Esse artigo é fruto de
reflexão e perguntas de alunos em sala de aula ao longo de alguns anos. Porém a
real motivação em escrever sobre o assunto no blog foi uma experiência ruim que tive recentemente. Ao encontrar um conhecido, o Rev. St.Andéol[1]
(nome fictício), o cumprimentei, conforme meu costume, dizendo: Boa Tarde
Reverendo! Para minha surpresa e vergonha, o Sr respondeu: “Reverendo não, pois
Reverendo é só Jesus”! Bom, como respeito e cordialidade são atitudes cristãs,
respondi brincando que Jesus é Reverendíssimo[2]
e parei por aí, envergonhado de tamanha ignorância espiritual e intelectual.

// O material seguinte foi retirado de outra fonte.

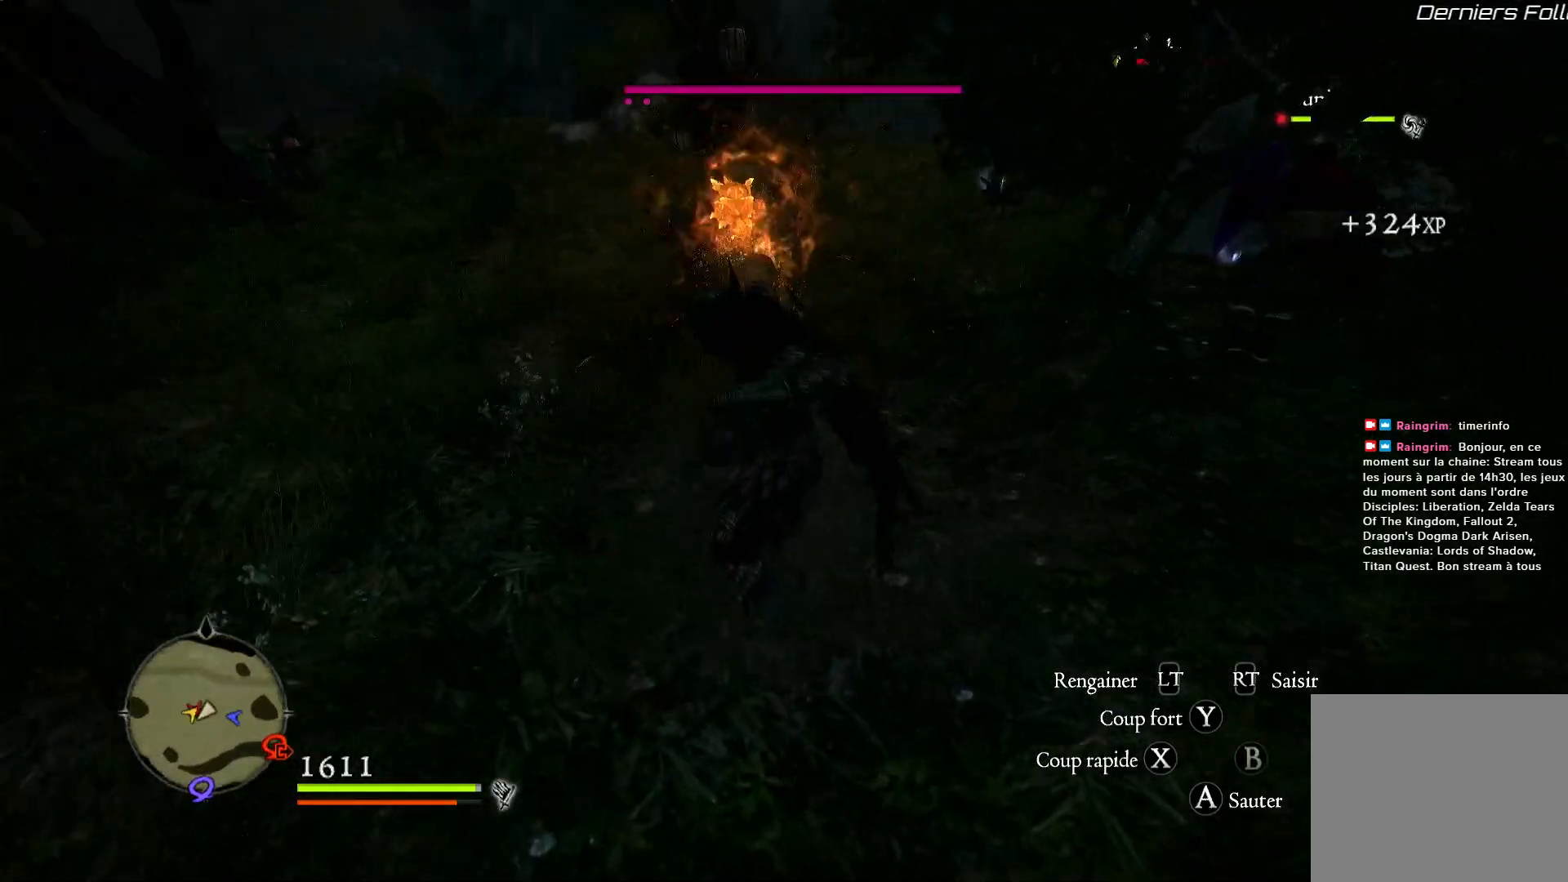
{"buttons": [], "left_stick": "up-left", "right_stick": "right", "events": [[83, "left_stick", "up-left"]]}
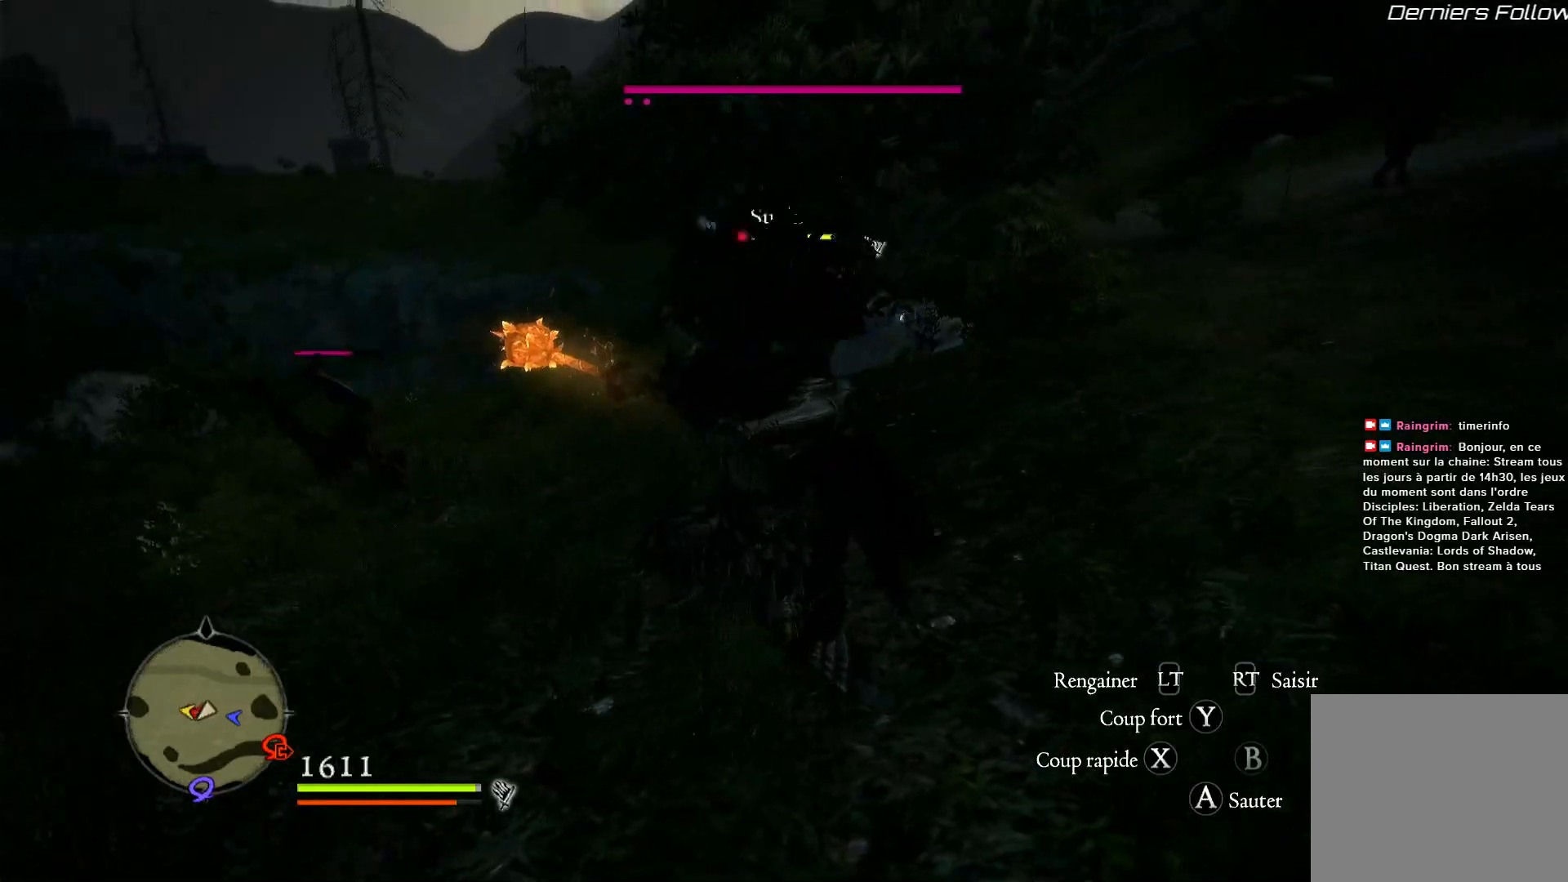
{"buttons": [], "left_stick": "up-left", "right_stick": "center", "events": [[417, "right_stick", "center"]]}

Não sei o real motivo dessa reação, mas é fato que para algumas pessoas a
motivação é filosófica ou teológica, por isso vale a pena escrever sobre o
assunto.
Uma das características
da pós-modernidade é a rejeição por títulos, instituições e compromisso com a
ordem. Já se tem provado através de pesquisas e dissertações que a luta na
pós-modernidade é desestruturar os dogmas e as tradições que surgiram ao longo
da história. Essa postura tem criado em algumas pessoas uma ojeriza[3]pela
formalidade ou pela ordem estabelecida. O ideal é vivenciar todas as coisas de maneira
informal e espontânea, isso se aplica também às questões religiosas.
Essa ideologia já
adentrou no campo religioso e familiar. É evidente a desordem e o
entretenimento nos cultos por aí e um número considerável de pessoas rejeitando
a história da igreja e sua tradição. O objetivo do artigo não é refletir sobre
culto e tradição, mas sobre a questão de um título que vem sendo rechaçado por
alguns, e não por humildade ou modéstia, mas para estabelecer o dogma da
informalidade. Não tenho o objetivo de preferir títulos ou absolutizar uma
hierarquia, mas combater esse movimento da informalidade que tem feito tanto
mal à vida da Igreja e ao ministério sagrado.
Tenho sido educado em
minha formação e nos estudos da história da igreja e na história e tradição da
minha denominação a honrar meus líderes. Assim como na estrutura de autoridade
civil, a Bíblia ensina a honrar e respeitar as autoridades eclesiásticas, tanto
uma como a outra são ministros de Deus para nosso bem (Rm 13). Essa honra deve
ser em obediência e submissão, mas também atribuindo a essas autoridades
títulos honrosos. Já imaginou os fariseus, chamando Jesus de Rabi e Ele respondendo
como o Rev.St Andéol? Não, Jesus sabia ser humilde sem rejeitar honra e estima!
No caso das autoridades
civis se utiliza títulos para honra e para determinar seu grau na hierarquia. O
grau é conquistado pelo trabalho desenvolvido, estudos preparatórios, tempo de
serviço, alguma conquista, entre outros critérios. Em relação as autoridades
eclesiásticas há uma certa diferença, mas nem tanto.
Biblicamente falando as
palavras revelam mais a função do individuo do que um título hierárquico. Aqui
está o caso de pastor, presbítero e bispo. Parece-me que somente no caso dos
doze apóstolos isso muda, pois o título para os doze revela a função e a
autoridade hierárquica. Eles são as colunas pela qual a Igreja é edificada. No
caso dos outros chamados apóstolos, estes a palavra revela somente a função
como enviados (missionários).
É por causa da função
que exercem e em resposta à vocação divina que são dignos, não apenas de duplos
honorários (financeiramente), mas de notável honra. São homens nobres, que
velam pelas almas e se afadigam no Ministério da Palavra. Não é sem motivo que
o Apóstolo registra: “E rogamos-vos, irmãos, que reconheçais os que trabalham entre vós e que presidem sobre vós no
Senhor, e vos admoestam; e que os tenhais
em grande estima e amor, por causa da sua obra. Tende paz entre vós” - 1Ts
5.12-13. Considerar em grande estima também é demonstração de respeito e
autoridade, assim é que se emprega o título Reverendo aos nobres pastores de
Cristo.
Essa honra aos
Ministros da Palavra ao longo da história da Igreja é a titulação de Reverendo.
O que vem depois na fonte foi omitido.